# my toes(tip-toe) hurt



## legallyillegal (Oct 6, 2008)

cut your nails


----------



## jmacphee9 (Nov 11, 2008)

legallyillegal said:


> cut your nails


:laugh::laugh::laugh:
that is very possibly true though..


----------



## darkninja (Jan 17, 2009)

Sounds to be like your bindings might be at fault. If you have your toe strap cracked down to the max it could be crushing your toes and preventing proper circulation. This would definitely cause your little toes to hurt.


----------



## Guest (Feb 12, 2009)

This is certainly caused by circulation issues. That means there is some force being applied around your toes. It could be either something in your boot or the bindings as someone pointed out earlier. 

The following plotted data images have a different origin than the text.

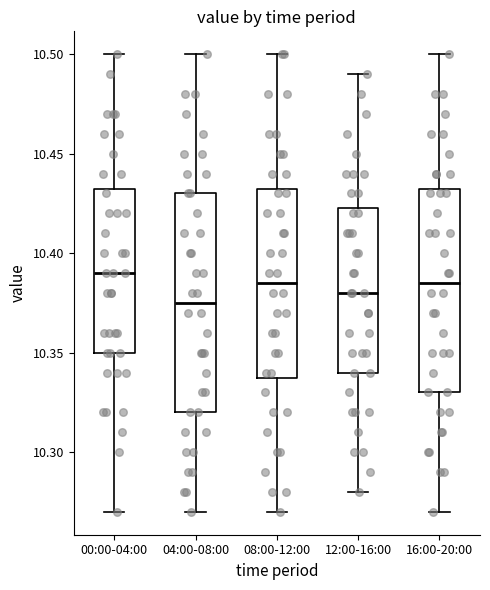

Reading left to right, transcribe this box plot: for each box, give where its median line is, the range the box spans, and where its two whiskers end, as read against the y-axis. The values are not printed on the chart, so give them approximately, as read against the axis.

00:00-04:00: median 10.390, box 10.350 to 10.435, whiskers 10.270 to 10.500
04:00-08:00: median 10.375, box 10.320 to 10.430, whiskers 10.270 to 10.500
08:00-12:00: median 10.385, box 10.340 to 10.435, whiskers 10.270 to 10.500
12:00-16:00: median 10.380, box 10.340 to 10.425, whiskers 10.280 to 10.490
16:00-20:00: median 10.385, box 10.330 to 10.435, whiskers 10.270 to 10.500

I have had a similar problem with my old, old step-in boots. I pin-pointed the problem being with the actual tongue of the boot. As I would push my foot into the boot, the tongue would become cramped around the toe of the boot. I would push my heel down and lace up with the tongue just pushing down like that. I didn't feel much until I was out riding for a bit. I rectified this by making sure I pulled the tongue up and out so that it would lie flat over my foot. This may not be your issue, but I would suspect something like that. Your boots could just be too small, but the heat molding would have addressed that to some extent.


----------



## RidePowder (Oct 30, 2008)

or you could loosen up your bindings a little, wear some thick socks and keep your boots a little bit looser. if your tightening it down so much that your toes are cold. also the boots might be too small


----------



## mag⋅net⋅ism (Oct 26, 2008)

I think you should make sure that your heel is as far back in the boot as it could go, and totally locked in. If you're shifting forward while you're riding toeside, that would explain the added pressure. I don't think I'd recommend loosening stuff (heel lift can be way more painful than numb toes when you strain the muscles around your ankle) and I think you should wear thinner socks that are specially designed to promote circulation.


----------



## Um...? (Jan 22, 2009)

RidePowder said:


> or you could loosen up your bindings a little, wear some thick socks and keep your boots a little bit looser. if your tightening it down so much that your toes are cold. also the boots might be too small


^^^^ this.


----------